How has this affected the makeup of healthcare companies’ marketing departments? Do you find yourself dealing with different people than would have been the case some years ago?
Our organisation approaches brand marketing differently—from a time before an asset becomes a brand in the traditional sense. So yes, we are dealing with different people, from R&D, to pricing and market access to medical/clinical, at least within those organisations that see the opportunity as we do. Brand life (I’m talking here the product as brand) begins as information that emerges from early phase clinical trials. This means pharma is as much an information management organisation as a product company.  So the marketing ecosystem expands. Of course it’s not that easy as research and development people remain largely siloed and Church and State still prevail with tensions but this will change. It will have to change.

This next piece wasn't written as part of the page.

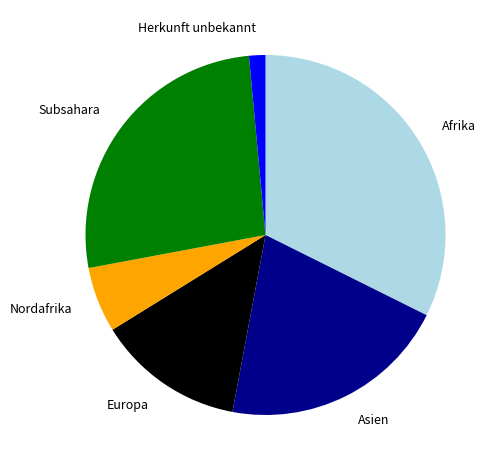

Which category has the biggest portion of the pie?

Afrika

Do you believe healthcare marketing has become more creative and if so, what form does that creativity take? How do you define creativity in healthcare?
The domain for creativity should be far greater than it is. But let’s first make a clear distinction between creativity and creative expression—or the work. When pharma is faced with so many challenges on so many fronts, creativity must be in demand. And here I mean creative problem solving. Ideas that make a meaningful difference to the revenue line. This is our definition of creativity. Additionally we see the need for better creative expression increasing as we engage and motivate more stakeholders around a brand story and brand experience. We have put a major focus on creative ideation as a cornerstone of our offering.

Patients today are more empowered, with more knowledge, than ever. How has this changed the way healthcare companies interact with their stakeholders?
Profoundly,  and we have the privilege or working with many companies, here in Japan, and across the region and the world, to ensure that the right information is received by the right people at the right time to ensure the benefits of drug therapy can be optimised. The spirit of that regulation that bans DTC was never intended to disadvantage the patient. Prohibition of branded product DTC is intended to be in the patient’s best interests and we are very comfortable and skilled in reconciling the need to inform the increasingly empowered consumer. We believe the empowered health consumer is an important development in creating more sustainable health systems and pharma companies have a big role to play through their brands.

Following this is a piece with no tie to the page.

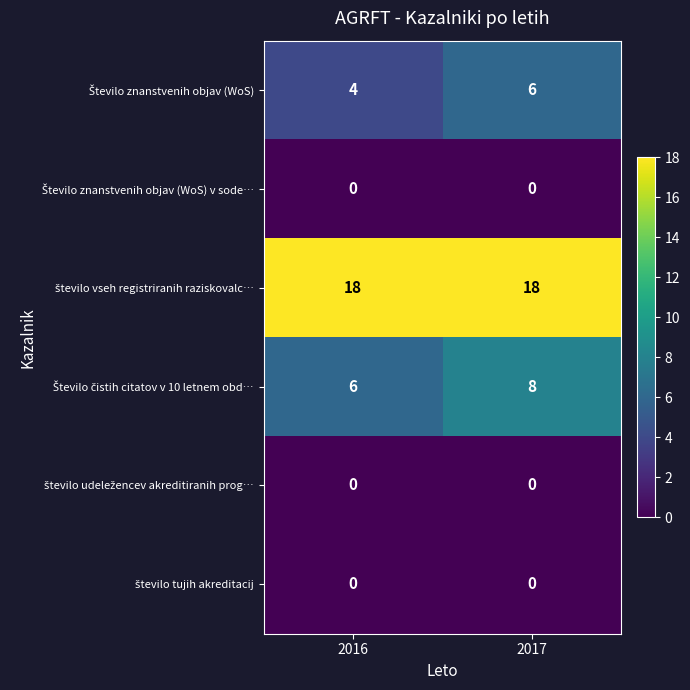

What is the difference between the highest and lowest values at 2017?

18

What do you see as the most interesting areas for healthcare and healthcare marketing in Asia specifically over the next few years?

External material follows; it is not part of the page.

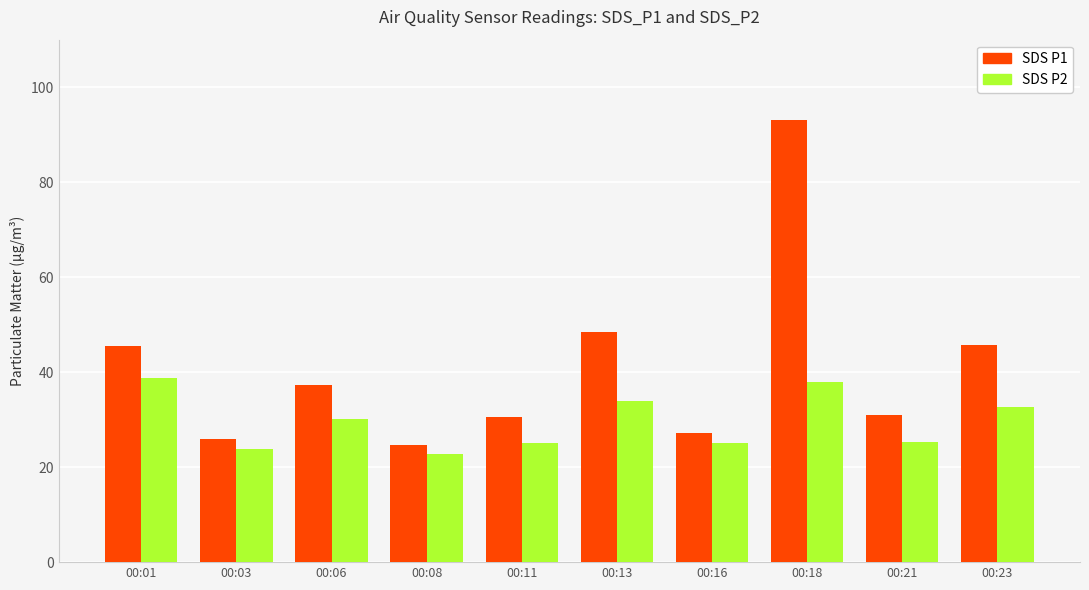

What is the minimum value shown in the chart?

22.8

  • Developing markets harmonising the tension that exists between disease burden and poverty and the need to address that disease burden through better healthcare systems (universal coverage, PPPs etc) and access to innovative drug therapies
  • Technology redefining how medicine is practiced and health care is delivered, particularly when the institutional infrastructure (hospitals, centres, primary care) will never keep pace with the demand from health consumers
  • Hyper-specialisation and the opportunity for personalised medicine within an envelope of hyper-personalised information/education
  • The emerging role of the pharmacy as a primary care provider enabling re distribution of demand through the health system enabling better usage efficiency and effectiveness, especially in high population markets 
  • Technology—Asia-Pacific will embrace technology, especially mobile, to drive improvements in health delivery and participatory care.

Asia is about time-earned credentials in understanding what health means both culturally and in the context of standard of care the relationships between wellness, prevention and disease management, and the role societal constructs, allopathic and natural remedies play in managing health and outcomes.